Garman and Tilley are painted in totally different styles, decades apart. One of the delights of seeing his art at the National Gallery is that, afterwards, you can have fun spotting his influences in its collection. In the 1947-48 canvas Girl with Roses, Freud paints Kitty as she painfully squeezes the thorny stem of a pink flower. You’ll find her cousins in Hans Holbein’s equally clinical Renaissance portraits.

Seeing Freud in this museum of European painting takes him out of a boringly British context. It frees his early work from parochial comparisons with prosaic homegrown artists of the 1940s and 50s and instead makes you see his affinity with Holbein, Albrecht Dürer and Lucas Cranach the Elder. Born in Berlin in 1922, grandson of Sigmund Freud, brought to Britain by his parents in the year Hitler became chancellor – it’s no wonder Freud painted in his youth like a German Renaissance portraitist.

Five decades later, he was trying to paint like Titian. You can compare his nudes with Titian’s two masterpieces Diana and Actaeon and Diana and Callisto, in the main collection, which he campaigned to buy for the nation. Titian’s two opulent displays of flesh pose bodies in complex interrelated groups – and Freud does the same thing in his epic 1993 painting And the Bridegroom.

Two people are lying naked on a bed in this colossal masterpiece. Nearest to us is Nicola Bateman, a tiny, skinny, pale figure. Is she really that small or is it just that she is dwarfed by her immense husband, queer performance artist Leigh Bowery? His tanned flesh spreads mountainously beside her. They’re resting together on a grey-covered bed in Freud’s studio, while he patiently inspects their anatomies. He observes Bateman’s dimpled hips and her little foot resting on Bowery’s giant thigh, while Bowery – a heroic exhibitionist even at rest – lets us see the purple snake of his penis. It’s well in proportion with the rest of him: a bratwurst, not a frankfurter.

It would be tempting to call this painting a butcher’s freak show, a cold comparison of two strikingly different bodies – except for the deep tenderness that pervades it. That gentle detail of Bateman’s foot making sure Bowery’s still there as she slumbers, with her curled-up, childlike sense of being protected, confirms this is a painting of love. But it was the giant who was vulnerable. Bowery would soon die after contracting Aids. Here are two humans defying all categories. Freud’s determination to tell the truth is not callous or chilly. It is, you can see here, profoundly attentive to our variety and our unity.

Freud’s changes of style don’t really matter. His painterly means are not as important as the intensity of his purpose – to set another before him, in William Blake’s words. Grasping someone’s very being is what he wants to do. Sometimes he seems more like a sculptor than a painter: his people are so solid. Near the Queen, his portrait of David Hockney is as meatily alive as if you were standing next to the real Hockney.
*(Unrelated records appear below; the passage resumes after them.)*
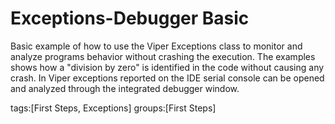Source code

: Exceptions-Debugger Basic
==================

Basic example of how to use the Viper Exceptions class to monitor and analyze programs behavior without crashing the execution.
The examples shows how a "division by zero" is identified in the code without causing any crash.
In Viper exceptions reported on the IDE serial console can be opened and analyzed through the integrated debugger window.

tags:[First Steps, Exceptions]
groups:[First Steps]  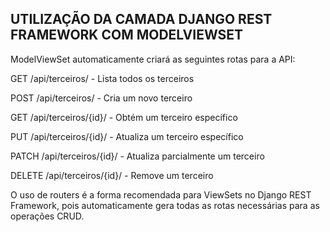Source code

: ## UTILIZAÇÃO DA CAMADA DJANGO REST FRAMEWORK COM MODELVIEWSET

ModelViewSet automaticamente criará as seguintes rotas para a API:

GET /api/terceiros/ - Lista todos os terceiros

POST /api/terceiros/ - Cria um novo terceiro

GET /api/terceiros/{id}/ - Obtém um terceiro específico

PUT /api/terceiros/{id}/ - Atualiza um terceiro específico

PATCH /api/terceiros/{id}/ - Atualiza parcialmente um terceiro

DELETE /api/terceiros/{id}/ - Remove um terceiro

O uso de routers é a forma recomendada para ViewSets no Django REST Framework, pois automaticamente gera todas as rotas necessárias para as operações CRUD.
This is an ethic of art. Indeed it is a morality of life. And it surely has something to do with the fact that Freud lived when he and his brothers might so easily – as he told his biographer William Feaver – have “ended up in gas ovens”. Freud paints life in the face of death. In his 1968 painting Buttercups, a jug stands in a sink, stuffed with flowers. I’ve always wondered why Freud’s portrayal of plants always seem so sad. Looking at this, it’s suddenly clear. He pays such meticulous attention to each little yellow buttercup: this isn’t a painting of flowers in general, not even buttercups. It’s about these single specific buttercups – and they’re dying.

Freud paints people the same way. His portrait of Bacon’s lover George Dyer is touching: Bacon painted Dyer in grandiose, tragic triptychs but Freud shows him as simply a beaten-up bloke, someone real. And someone who took his own life.

Freud doesn’t flatter but neither does he despise. He is an artist for now, his lust for human physicality all-embracing. The Elizabethan age is over. The Freudian age lives on.

• At the National Gallery, London, from 1 October.